Cade qui la storia raccontata all’inizio da Michele Vinci. Dopo averle rapite, il 21 ottobre 1971, Vinci aveva detto di aver tenuto Antonella in una casa di campagna, finché un giorno la trovò morta e portò il corpo nella scuola abbandonata, dandogli poi fuoco, e di essersi invece liberato subito delle altre due bambine, facendole precipitare in un pozzo vicino.
Stando alla relazione dell’autopsia, le cose, per Ninfa e Virginia, sono andate in maniera diversa. C’è qualcosa di misterioso che non trova la giusta spiegazione.
L’Avv. Elio Esposito, difensore di Vinci, dopo qualche anno dal fatto, dichiara: ”Il Vinci era terrorizzato da qualcosa, allora operò una scelta. Preferì una prospettiva di ergastolo per se alla morte e/o a gravissimi danni per i suoi familiari …” (dichiarazione dell’Avv. Elio Esposito nel corso di una puntata di Telefono Giallo, Rai 3, 1989).
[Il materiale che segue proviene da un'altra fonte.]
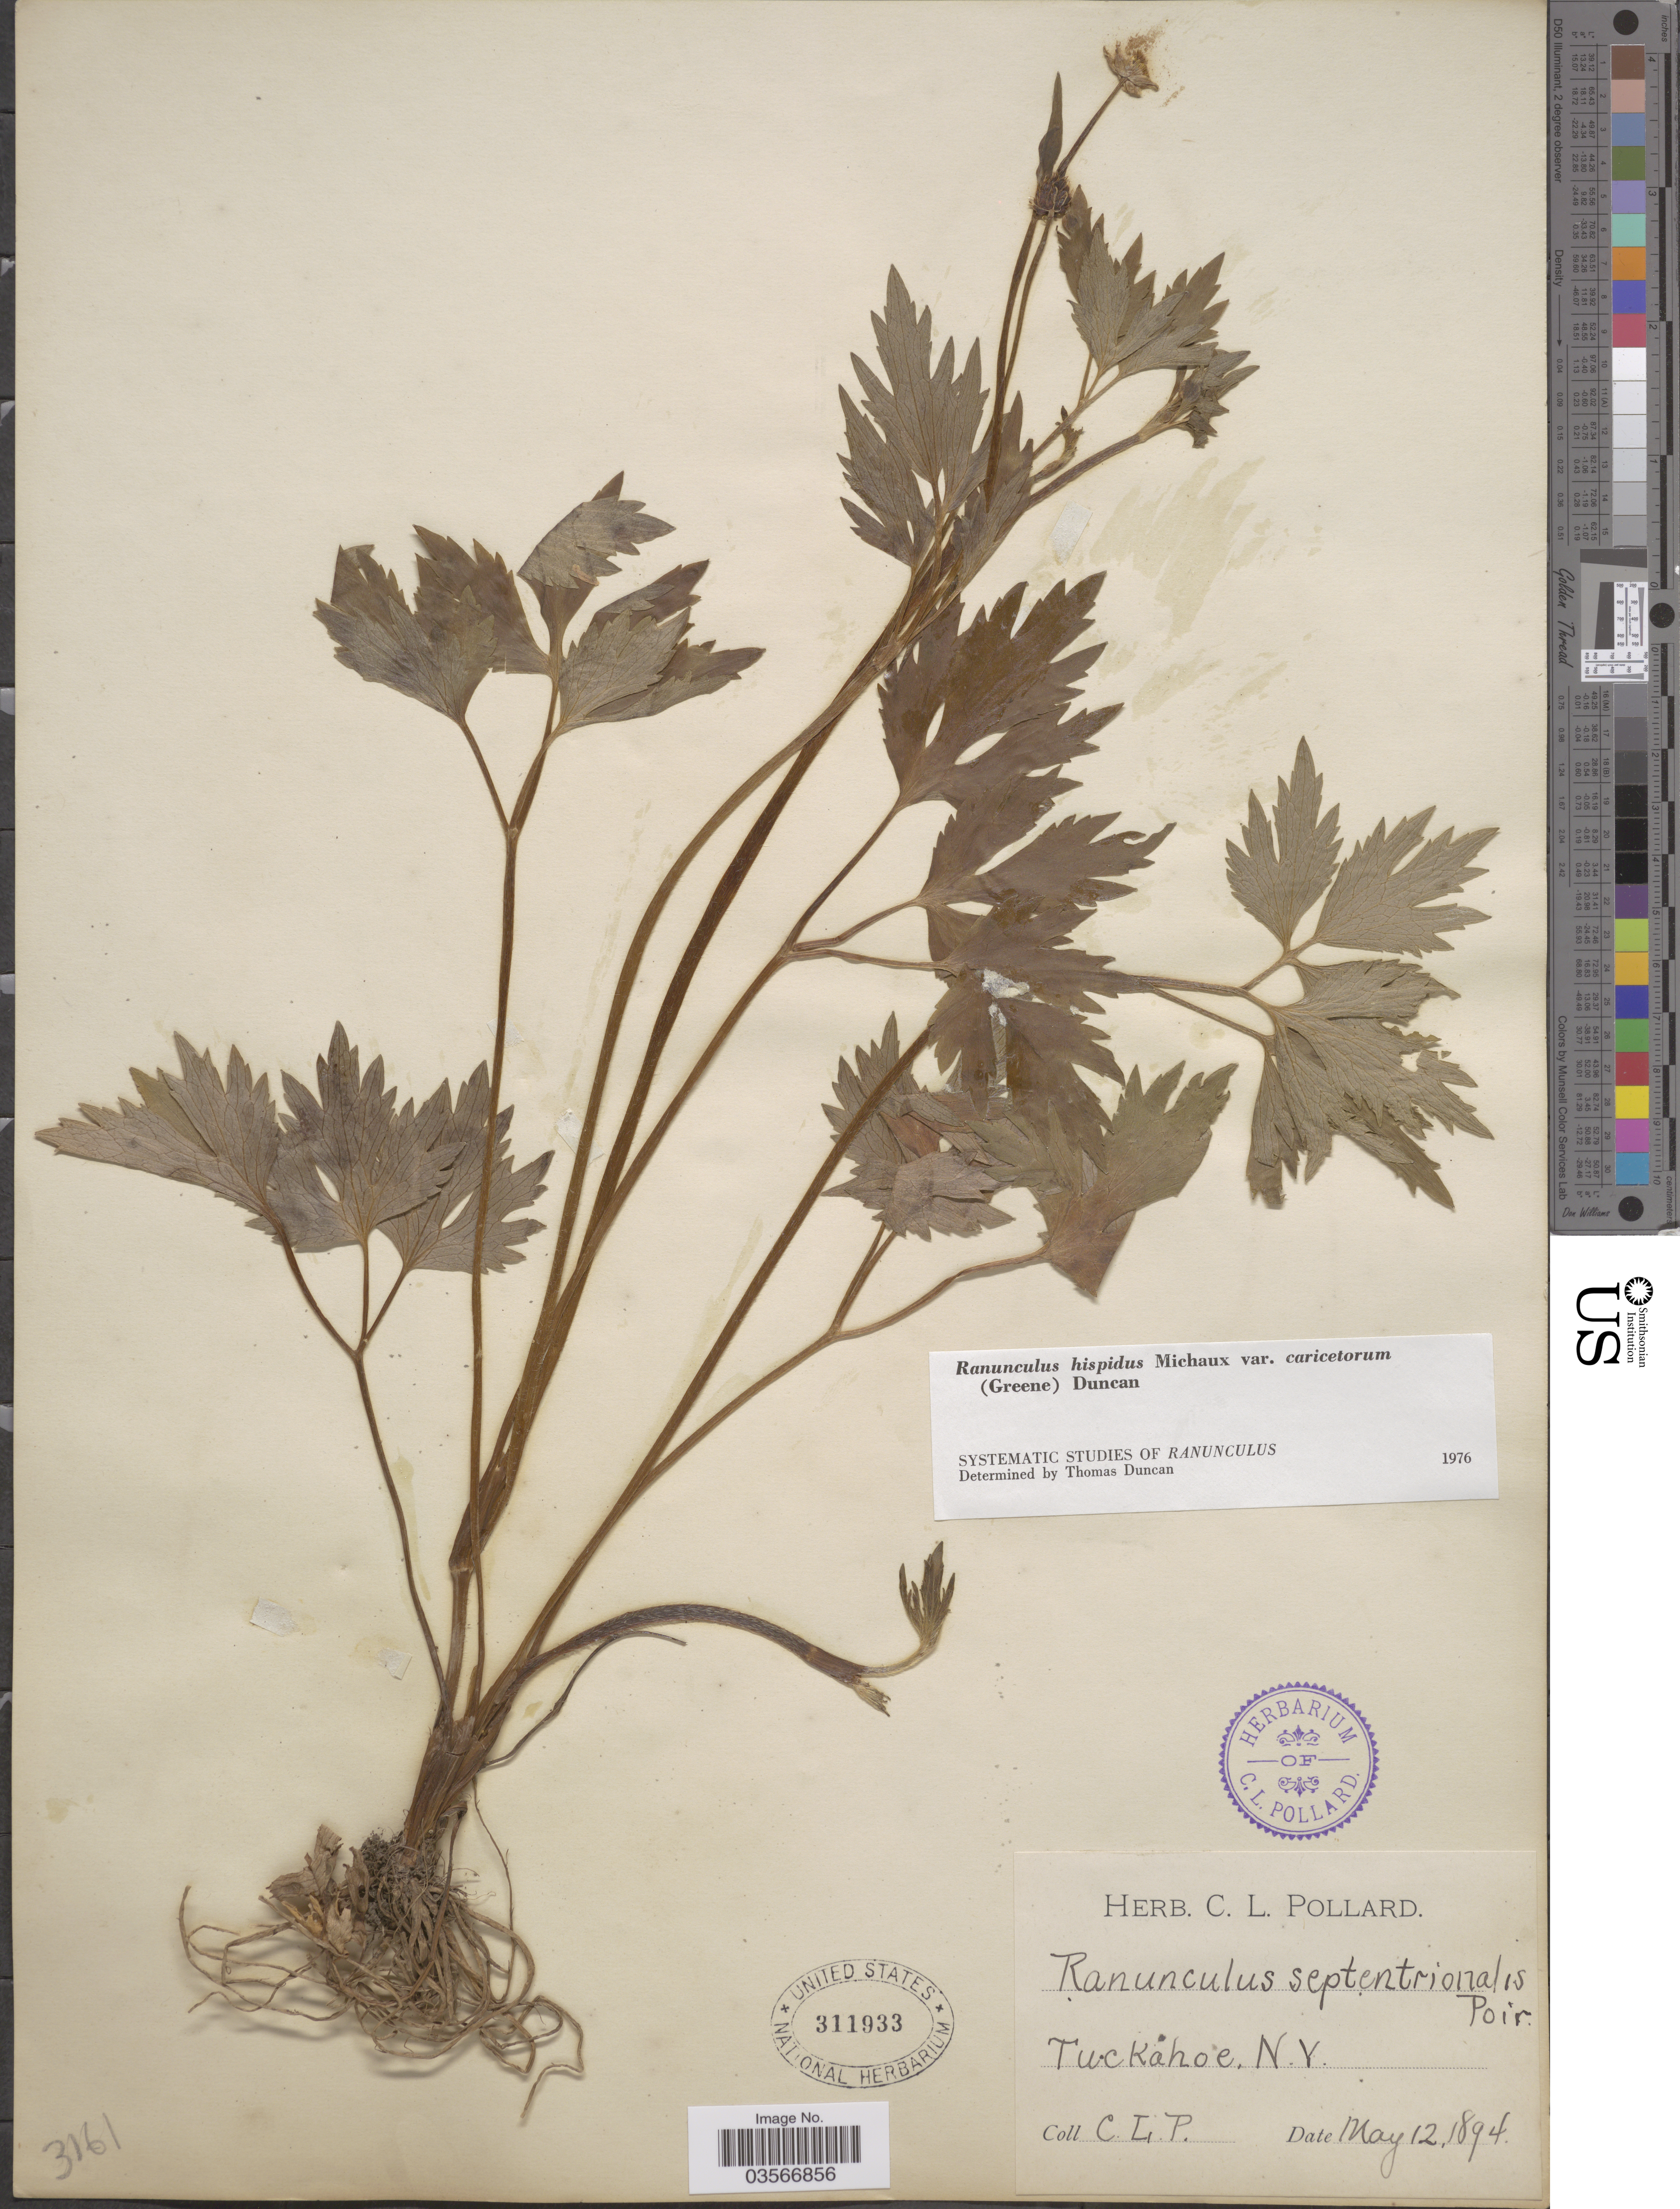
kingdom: Plantae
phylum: Tracheophyta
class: Magnoliopsida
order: Ranunculales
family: Ranunculaceae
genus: Ranunculus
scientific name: Ranunculus hispidus var. caricetorum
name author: Michx.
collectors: C. L. Pollard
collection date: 1894-05-12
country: United States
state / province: New York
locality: Tuckahoe.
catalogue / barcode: US 311933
Una misteriosa complice mai trovata:

Anche qui, in prossimità del pozzo, è ritrovato del nastro adesivo, lo stesso tipo di nastro usato per avvolgere la testa di Antonella, su cui sono stati rinvenuti capelli biondi di donna.
Chi fosse questa donna non si è mai saputo, una probabile complice? Forse. E’ possibile che Michele Vinci, da solo, abbia potuto architettare tutto questo? Il dubbio c’è. Dal carcere, due anni dopo la tragedia, Vinci scrive alla moglie Anna Impiccichè:
“Lascia pure che la gente creda che io sia il diretto colpevole. L’ho fatto per salvare te e i mie familiari, anche se non conosco le persone che hanno voluto questo” (tratto da una lettera scritta da Michele Vinci, pubblicata sul IL VOMERE di Marsala, ottobre 1973).
A complicare la vicenda, ci sarebbe anche un alibi. La notte tra il 25 e il 26 ottobre 1971, data dell’uccisione di Antonella Valenti, Michele Vinci è in casa dei suoceri, per incontrarsi con i familiari arrivati dalla Germania, insieme con lui, per tutta la notte, c’è la moglie, Anna Impiccichè.
Per questo, il giudice Libertino Russo ipotizzò la possibilità dell’esistenza di complici, nel perpetrare tali oscuri delitti.

Nessuna infermità mentale: agì in piena coscienza

La seconda perizia psichiatrica, ottobre 1972, accorda i medici su un unanime verdetto: al momento dei fatti, Vinci era perfettamente capace di intendere e volere.
Quindi, Vinci ha agito in piena coscienza, non è seminfermo di mente, un maniaco, potrebbe essere invece il capro espiatorio di un affare spietato, orribile. La possibilità che si tratti di un complotto mafioso è razionalmente concepibile. Davanti ai giudici, prima di muovere accuse contro Nicola De Vita, Vinci aveva affermato:

Prima del fatto, poco prima, … Un tizio che non conoscevo, con un berretto in testa, mi ha avvicinato e mi ha chiesto un passaggio in macchina. Mi ha detto – Lei non lavora alla S. Giovanni? Oggi è giovedì? Oggi deve fare una certa operazione. Non va alla scuola -. Ho capito subito. Mi sono sentito male. Lo sconosciuto mi ha invitato in un bar dove ho preso un bitter. Subito dopo è sparito. Non l’ho visto più. Sono andato a scuola. Speravo vi fosse solo Antonella. Invece non è stato così, c’erano anche le sorelline Marchese e dovetti prenderle pure”.

Le tessere di questo vecchio e incomponibile puzzle di cronaca nera rimangono così, sparse nella memoria. Il Mostro, quello giudicato tale e per questo condannato, è poi uscito dal carcere nel 2002. Vive nella Tuscia, in un paesino in provincia di Viterbo. Giù in Sicilia, a Marsala, non è più tornato.